GETTING THERE FROM HERE


Benchmarks set forth by the energy bill will allow the industry to build a market that will have a genuine impact on national security.


For instance, Detroit—the U.S. car manufacturing capital—must produce many more flex-fuel cars as a key catalyst for creating a national market for ethanol. Woolsey says Congress should mandate that all new vehicles sold in the United States be flex-fuel capable. Luft concurs with that assessment, but argues that only a Congressional requirement for flex-fuel vehicles can stimulate the huge national market that ethanol proponents want. “That’s why I’m not very hot on the new energy bill,” says Luft. “It doesn’t really address the issue. A renewable fuel standard is only effective if you make sure the cars are right.”


Based on his research, Luft adds that “about three years after you introduce a flex-fuel mandate, you will have 50 million alternative fuel cars on the road. At that point, there is a business case for fuel distributors and gas station owners to retrofit their facilities and sell the fuel. And assuming that oil prices remain high, and that the ethanol is competitive, you have a business case for making more fuel.”


For that reason, Luft stresses, ethanol producers should lobby hard for such a flex-fuel vehicle mandate. “It’s a major leap, and the only leap that can make a real difference,” he says. “Once you have a lot of flex-fuel cars, then you have real competition for oil. And that is revolutionary.”


John Urbanchuk, an Economist and Director of the Agriculture and Biofuels Practice at global consulting firm Law & Economic Consulting Group (LECG) in Wayne, Pa., agrees that a distribution shortage is a current obstacle to a national market for ethanol.


Equally necessary is to make more widely available blender pumps, which give the American consumer an option when they fill up their tanks. Currently there are between 25 and 50 ethanol blender pumps installed throughout the Midwest. With ethanol blending pumps, one tank at the fuel station holds E85, while the other holds standard unleaded gas. Pumps typically offer E10, E20, E30 and E85 (the numbers equal the percentage of ethanol in the fuel), which is a mixture of the two varying ratios.

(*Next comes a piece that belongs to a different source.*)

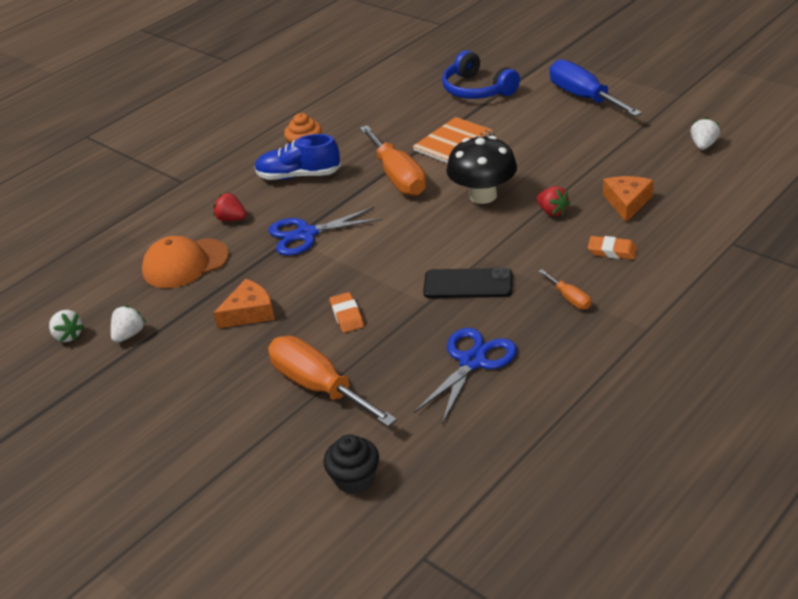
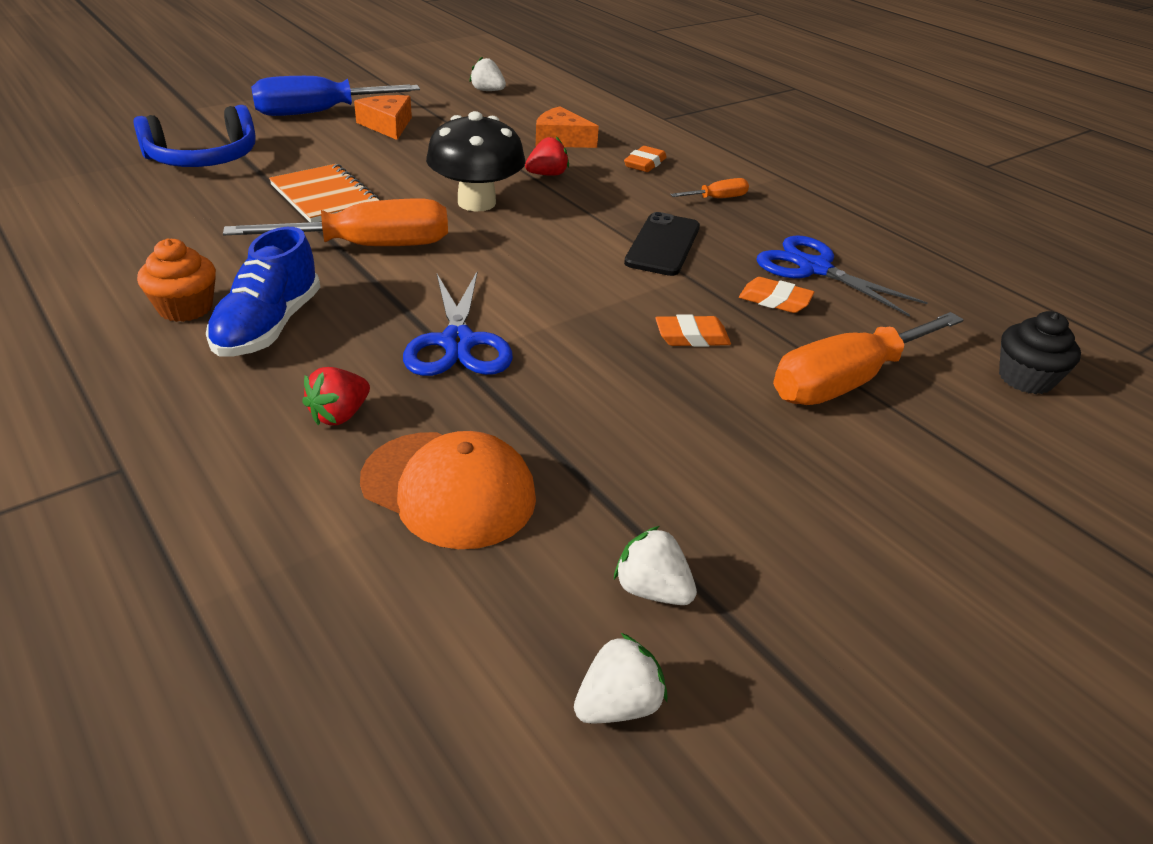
camera: 85 degrees left, 0 degrees up
(185, 264) = (448, 489): orange cap -> orange cap turned 45 degrees counterclockwise
(249, 312) = (645, 425): orange cheese -> orange cheese (387, 125)
(411, 346) = (775, 300): none -> orange eraser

Together with a flex-fuel vehicle mandate, a wealth of blender pumps nationwide would give consumers the chance to directly impact America’s dependence on foreign oil as well.


EMULATING BRAZIL


A successful model for the energy future of the United States exists in Brazil. Flex-fuel cars, introduced there in 2003, now represent 85 percent of new car sales, according to research by Bostonbased World Energy, the No. 1 producer of biodiesel. By 2020, Petrobras, a Rio de Janiero, Brazil-based oil company that has moved aggressively into ethanol, predicts that flex-fuel vehicles will make up 72 percent of Brazil’s light vehicle fleet, up from 13 percent in 2006. By 2020, Brazilians will consume more ethanol than gasoline because flex-fuel cars will dominate the country’s fleet, predicts Sergio Gabrielli, CEO of Petrobras. Gasoline-powered cars are expected to shrink to 13 percent from 71 percent over the same time period.


In the United States, by 2022, when 36 billion gallons a year of ethanol and other alternative fuels are being used under the requirements of the energy bill, 30 percent of the motor fuel consumed will come from a source other than oil, Urbanchuk says. “So, I would say at that point, ethanol becomes a significant factor in our national security,” he adds.


One way of getting there, Urbanchuk says, short of mandating the production of flex-fuel vehicles, is to increase the ethanol-gasoline blend from the current 10 percent to 20 percent.


Urbanchuk believes that a booming national market for E20 ethanol, as a hedge against high gasoline prices, would represent a tipping point in terms of impact on national security interests. He believes that benchmark could be met in five years.


For his part, however, Woolsey sets an even loftier goal. Based on rapid development of new technologies for production of cellulosic ethanol, he says the National Energy Policy Commission projects the United States can replace 50 percent of gasoline consumption with ethanol over the next 20 years, an accomplishment that would represent a resounding victory over the monopoly of oil.


“Red Fridays” Program Supports Troops


Launched online as a grassroots movement in 2006, “Red Fridays” recognizes troops serving overseas by asking employees to wear red shirts to work each Friday. “It’s near and dear to my heart because the son of a hunting and fishing buddy of mine died in Afghanistan,” says Mummert. “‘Red Fridays’ shows respect for our military and keeps us thinking about them.”Upon hearing about Mummert’s effort, POET Biorefining – Corning, Iowa, General Manager Greg Olsen adopted the practice at his facility, as well. “We got the entire town involved,” says Olsen.